8K vs 128K. I should mention here that I’m using ZFS for these tests, because that’s what we use for our virtual hosts. ZFS’s default block size is 128K, and it has been suggested elsewhere that 128K does not work well with virtual machine disk formats like qcow2. I thought that this was because most operating systems use 4K block sizes for their file systems by default. So I created datasets, one with 8k and one with 128k.

Comp vs No-comp. Compression. Personally I don’t need to be sold on this. I’ve done a lot of work with databases, and several years ago it came to light that we (as an industry) had been thinking about compression in completely the wrong manner. We had always thought about compression from a standpoint where CPU cycles were scarce, we never re-examined compression on modern CPUs until relatively recently (I think I was coming around to this way of thinking back in 2013, and I’m pretty sure I was late to the party).

If you spend a little extra time compressing the data, then when you go to ask for the data again, you end up getting the data right next to it as well, which you probably also need. This works out exceptionally well for databases, and I feel it should work roughly as well for virtual machine disk files.

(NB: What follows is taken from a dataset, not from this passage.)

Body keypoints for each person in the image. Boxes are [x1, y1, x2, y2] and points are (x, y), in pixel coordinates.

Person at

And finally, all drives are fresh from the blister pack. Both HGST and WD Blacks are 2TB 7200 RPM drives. I’m going to run these tests again against some 15k RPM drives I have laying around. Honestly, this test is where the rotational speed of the drive matters. By forcing the disks to not take advantage of native command queuing, when they complete one write operation, they often have to wait for the platter to come full circle before they hit the point where the next write operation will be written. Latency affects speed.

HGST

WDBlacks

And quite surprisingly the WD Blacks lost pretty handily to the HGST disks. I’m still very surprised by the HGST Comp 8k, but I ran that test a few times and got roughly the same result.

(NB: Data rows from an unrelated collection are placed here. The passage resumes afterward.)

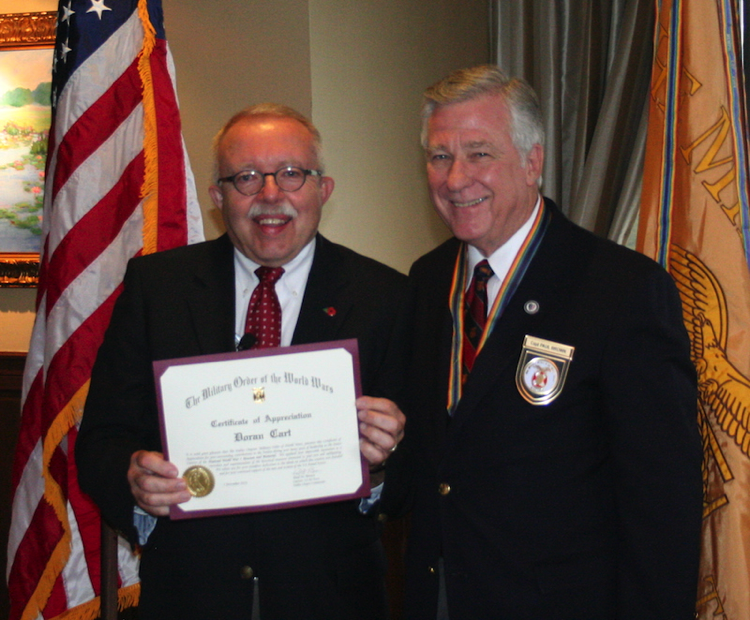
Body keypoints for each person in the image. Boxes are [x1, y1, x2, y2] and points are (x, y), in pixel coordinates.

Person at [380, 65, 703, 619]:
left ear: (533, 162)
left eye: (479, 153)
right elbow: (438, 459)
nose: (456, 179)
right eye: (439, 157)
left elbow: (662, 507)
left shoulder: (620, 289)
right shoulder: (428, 279)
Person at [76, 103, 406, 620]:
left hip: (331, 597)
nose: (270, 195)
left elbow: (421, 463)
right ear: (217, 197)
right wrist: (134, 481)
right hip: (190, 594)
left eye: (292, 174)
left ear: (324, 189)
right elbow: (100, 439)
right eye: (246, 178)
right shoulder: (157, 288)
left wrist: (384, 463)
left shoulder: (387, 296)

And now after all of that, I don’t really know what to say. Thoughts and opinions?

3 Likes

I would expect HGST to come out on top but not by that much of a margin. Do you think this is just down to some firmware stuff? Or just poor optimization?

I’m not sure exactly which HGST you have, but most have 512 byte sectors lately. At the same time, the WD Black has switched to the 4k sector format (WD calls it Advanced Format). I imagine this is the majority of the performance difference. The HGST might be faster, but the WD Black would be better for error correction. It’s hit/miss.

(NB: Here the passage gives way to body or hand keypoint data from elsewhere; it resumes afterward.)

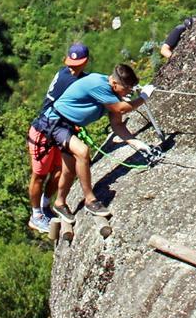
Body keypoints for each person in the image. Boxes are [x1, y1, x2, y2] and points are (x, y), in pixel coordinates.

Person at [33, 63, 155, 225]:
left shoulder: (112, 93)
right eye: (127, 89)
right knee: (83, 152)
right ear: (115, 84)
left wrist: (140, 145)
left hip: (66, 126)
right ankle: (90, 200)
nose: (128, 93)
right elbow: (121, 109)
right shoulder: (99, 85)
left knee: (69, 170)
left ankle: (59, 203)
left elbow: (117, 125)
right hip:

Here’s a good explanation of the change to 4k sector sizes:

WD Black specs:

HGST specs:

Again, this is assuming the drives you have are at least similar to the ones I found data on, but that would be my guess. Still really interesting info, even if that’s the case. Thanks for posting!

1 Like

That is interesting. I was aware of the move from 512 byte sectors to 4k sectors, but that was so long ago I had just assumed that all drive manufacturers had moved to the new process. I will check out my HGST drives and report back.

1 Like

Some drives won’t give you a sector size explicitly, but display a sector count instead. If you multiply the sector count by either 512 or 4096, you should get the exact number of bytes that the drive is rated to have.

So a 2TB (Terabyte, not Tibibyte) drive will have 2,000,000,000,000 bytes, which means at 512 byte sectors, you would have:
3,906,250,000 sectors

In the same manner, a drive of the same size with 4k sectors (4096) would have:
488,281,250 sectors

Hopefully that might help in distinguishing, in case you can’t find spec sheets on the drives.